The organization, which feeds almost 5,000 students with the produce it grows, has partnered with Harlem’s Lenox Terrace complex to open a new 2,000-square-foot farm and office space in 2020. The new location would allow it to feed more low-income families and their students, according to Tony Hillery, Harlem Grown’s founder.

“In a nutshell, New York City is New York City, and this is all the land we’re going to get,” Hillery told amNewYork. “We can’t scale our programming without new farms or growing sites. When the project is approved, it will allow us to get a new farm.”

Right now, Harlem Grown has 12 farming sites in Central Harlem and, so far this year, has produced about 8,000 pounds of produce — all of which was free to children and their families as long as they participate in some way at one of the sites, Hillery said.

While the program provides six elementary schools with nutrition, fitness and cooking classes, mentorships and actual food, there are still 33 more elementary schools in Harlem still not being served.
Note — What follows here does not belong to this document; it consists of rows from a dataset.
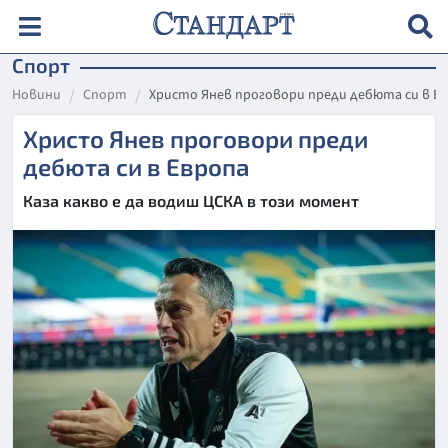
Спорт
Новини
Спорт
Христо Янев проговори преди дебюта си в Е
Христо Янев проговори преди
дебюта си в Европа
Каза какво е да водиш ЦСКА в този момент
That means that students are going without meals, Hillery said.

“For some students, school is where they get their three meals of the day — it’s the only food they get on a recurring basis,” he added.

When asked what vegetables Harlem Grown produces, Hillery said, “Name one, we grow it.” (Photo courtesy Harlem Grown)
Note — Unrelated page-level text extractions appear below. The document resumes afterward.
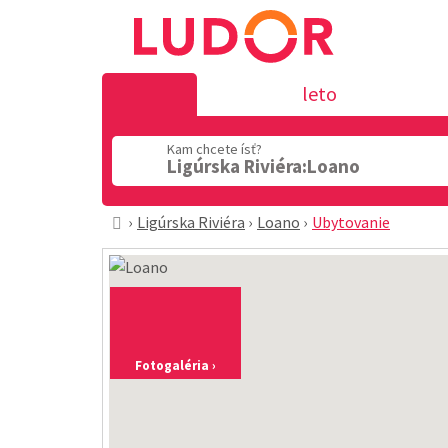
leto
Kam chcete ísť?
Ligúrska Riviéra:Loano
Ligúrska Riviéra
Loano
Ubytovanie
Fotogaléria ›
According to Coalition for the Homeless, more than 110,000 New York City students were homeless at some point in 2017.

“We need to scale up our operations to accommodate more students,” Hillery added. “Of course I’m happy [about expanding] but I’m sad at the same time — we want to serve every child. We’re in New York City and talking about homeless, hungry children – there’s an irony in that.”

A few years ago, Harlem Grown made a similar move to expand when Riverton Square‘s developers asked that it bring its programming to the students and seniors who live there as part of a deal with the city, Hillery said.

Lenox Terrace, located at 484 Lenox Ave., right now is in the midst of a controversial push to rezone its property so it can build five, 28-story mixed-income apartment buildings, which would also include space for the farm. On Nov. 6, Harlem’s Community Board 10 voted against the plan, saying that it would disrupt the community’s African American plurality and the height of the proposed buildings would be out of character, according to Curbed New York. The current complex also has cultural significance — it’s where many big names like trumpet player Danny Brown, former Manhattan Borough President Percy Sutton and former congressman Charles Rangel lived.

While the community board voted “no,” the plan could still move forward because community board’s vote is only advisory. The city’s Land Use Committee and Manhattan Borough President Gale Brewer’s office will review it next.

Hillery, a Bronx resident, said he is not taking sides.

“I am obviously in the middle — not pro nor against,” he said. “Progress happens but you’ve got to be at the table. I’m always advocating for the community for below market-rate housing, jobs, and food. I understand the public outcry, but if you’re not at the table, you’re just an observer.”

Hillery got started in 2010 when he started volunteering at a Harlem elementary school. He said he saw how underfunded schools are and the malnutrition many kids experience, which shook him “to the core.”

“To come here and look at these faces and learn about their lives and embrace their families and then see this — it’s like, are you serious, in New York City?” he said. “There’s no silver bullet here, but we’ve stumbled onto a very meaningful approach.”